-- Exercise directions --
Present the listing lines as a Markdown table with the columns No. and Line, starting at the line that contains "Document page, 2001x1125 pixels." and ending with the line that contains "title Objectif n°2". Number each row and skip blank lines.
═════ Dataset entries ═════
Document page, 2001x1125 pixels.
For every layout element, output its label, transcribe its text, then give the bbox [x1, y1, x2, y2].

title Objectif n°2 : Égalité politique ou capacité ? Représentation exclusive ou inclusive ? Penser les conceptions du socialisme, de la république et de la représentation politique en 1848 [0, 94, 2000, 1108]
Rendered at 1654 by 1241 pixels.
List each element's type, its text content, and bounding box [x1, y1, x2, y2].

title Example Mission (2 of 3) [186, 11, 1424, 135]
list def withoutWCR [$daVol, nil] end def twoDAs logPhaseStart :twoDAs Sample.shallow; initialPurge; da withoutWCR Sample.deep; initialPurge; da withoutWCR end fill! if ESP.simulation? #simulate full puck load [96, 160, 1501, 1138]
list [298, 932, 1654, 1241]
═════
═════ Dataset entries ═════
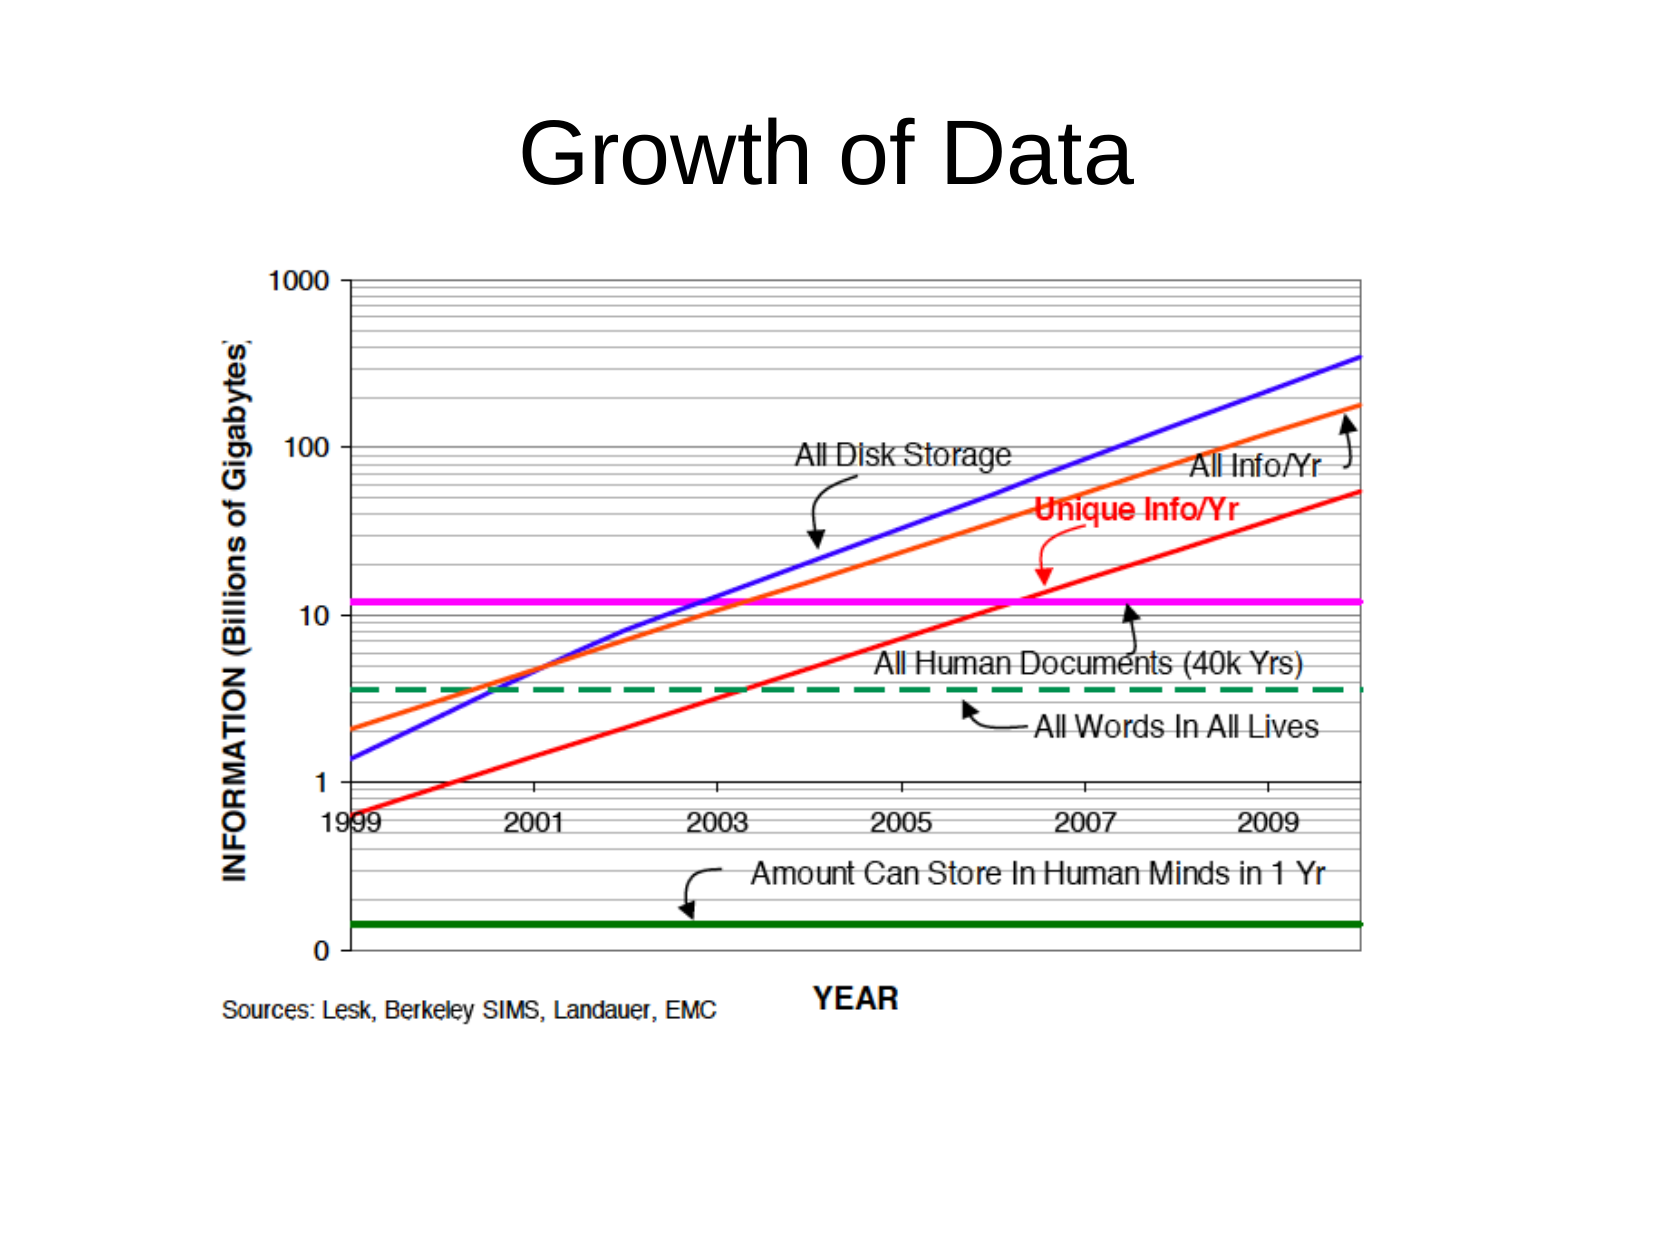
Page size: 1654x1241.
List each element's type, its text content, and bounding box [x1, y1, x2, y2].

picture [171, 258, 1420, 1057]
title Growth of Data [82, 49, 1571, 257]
═════
═════ Dataset entries ═════
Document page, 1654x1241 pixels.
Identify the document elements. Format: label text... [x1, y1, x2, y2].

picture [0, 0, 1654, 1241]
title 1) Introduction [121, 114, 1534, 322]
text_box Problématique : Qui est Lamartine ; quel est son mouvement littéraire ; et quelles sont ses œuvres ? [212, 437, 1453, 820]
═════
-- Result of the exercise --
| No. | Line |
|---|---|
| 1 | Document page, 2001x1125 pixels. |
| 2 | For every layout element, output its label, transcribe its text, then give the bbox [x1, y1, x2, y2]. |
| 3 | title Objectif n°2 : Égalité politique ou capacité ? Représentation exclusive ou inclusive ? Penser les conceptions du socialisme, de la république et de la représentation politique en 1848 [0, 94, 2000, 1108] |